We mark a new month according to the arrival of the new moon. The odd thing is that a new moon is essentially not visible. There are several reasons why it is impossible for us to see the New Moon in the sky. The alignment of the Sun, the Moon, and Earth, leaves the side of the Moon that faces Earth in complete darkness. Technically, this is called a conjunction or Syzygy in the Sun-Earth-Moon system. In addition, the New Moon rises and sets around the same time as the Sun, bringing it too close to the Sun’s glare to be seen with the naked eye.
It’s all about having faith that the new moon is there, even when we can’t see it. We could spend our time in desperation and anxiety, waiting for the first sliver of the waxing moon. Or we just keep going, having faith in the cycle of the Universe, in the rhythm of the saints.

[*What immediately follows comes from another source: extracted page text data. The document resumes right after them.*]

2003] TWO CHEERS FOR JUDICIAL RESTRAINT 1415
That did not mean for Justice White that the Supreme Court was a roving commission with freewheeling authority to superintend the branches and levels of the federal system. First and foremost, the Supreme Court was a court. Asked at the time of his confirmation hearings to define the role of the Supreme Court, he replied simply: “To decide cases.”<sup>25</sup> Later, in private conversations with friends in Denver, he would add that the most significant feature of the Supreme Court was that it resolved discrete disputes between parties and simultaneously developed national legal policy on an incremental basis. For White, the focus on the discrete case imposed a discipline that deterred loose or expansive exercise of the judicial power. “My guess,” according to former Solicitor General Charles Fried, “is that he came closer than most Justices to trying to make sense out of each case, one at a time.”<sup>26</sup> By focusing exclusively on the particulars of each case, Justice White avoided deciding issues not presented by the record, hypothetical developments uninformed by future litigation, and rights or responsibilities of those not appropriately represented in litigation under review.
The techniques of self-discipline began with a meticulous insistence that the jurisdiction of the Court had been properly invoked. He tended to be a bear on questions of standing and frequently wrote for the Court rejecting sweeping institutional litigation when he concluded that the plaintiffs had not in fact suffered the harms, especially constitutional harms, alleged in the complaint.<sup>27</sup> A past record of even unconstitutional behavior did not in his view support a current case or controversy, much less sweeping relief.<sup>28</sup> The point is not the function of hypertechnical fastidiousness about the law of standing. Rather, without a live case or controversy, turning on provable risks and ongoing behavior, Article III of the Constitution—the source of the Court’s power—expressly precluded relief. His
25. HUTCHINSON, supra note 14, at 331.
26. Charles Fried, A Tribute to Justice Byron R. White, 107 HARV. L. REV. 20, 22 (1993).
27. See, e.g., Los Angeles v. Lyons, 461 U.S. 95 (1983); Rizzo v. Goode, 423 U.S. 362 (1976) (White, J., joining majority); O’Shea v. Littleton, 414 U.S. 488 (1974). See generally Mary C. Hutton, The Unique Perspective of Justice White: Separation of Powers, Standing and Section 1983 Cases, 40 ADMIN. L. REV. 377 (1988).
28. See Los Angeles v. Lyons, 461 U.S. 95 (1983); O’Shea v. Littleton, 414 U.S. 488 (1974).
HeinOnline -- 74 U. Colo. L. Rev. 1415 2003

There’s a beautiful tradition called birkat hachodesh: blessing the new month. It is recited outside at the advent of the new month/new moon. It’s not done so much anymore, which is a shame. Because on the night of a new moon, the sky is so dark, yet so filled with stars. It reminds us just how tiny we are – and that we are so lucky, in this moment, to be alive, that everything will ultimately be alright as we are embraced by the Holy One, and by each other.
Blessed are You, Adonai our God, Ruler of the Universe, Who by sacred speech created the heavens, and by the breath of Your mouth all of the stars and the planets. You set for them a law and a time, that they should not deviate from their task. And they are joyous and glad to perform the will of their Owner; they are workers of truth whose work is truth. And to the moon You said that it should renew itself as a crown of beauty for those God carried from the womb, as they are destined to be renewed like it, and to praise their realms. Blessed are You God, who renews the months.
There is a cosmic harmony. We live in a Universe of such transcendence. We live: with hope. Keep the faith.
[I am aware of the fact that the tradition of celebrating rosh hodesh is around the Jewish calendar – we welcomed the month of Heshvan 4 days ago. But don’t let that stop you. Put on your coat tonight, walk outside, take a deep breath and look at the sky: find the waxing moon. And say thank you.]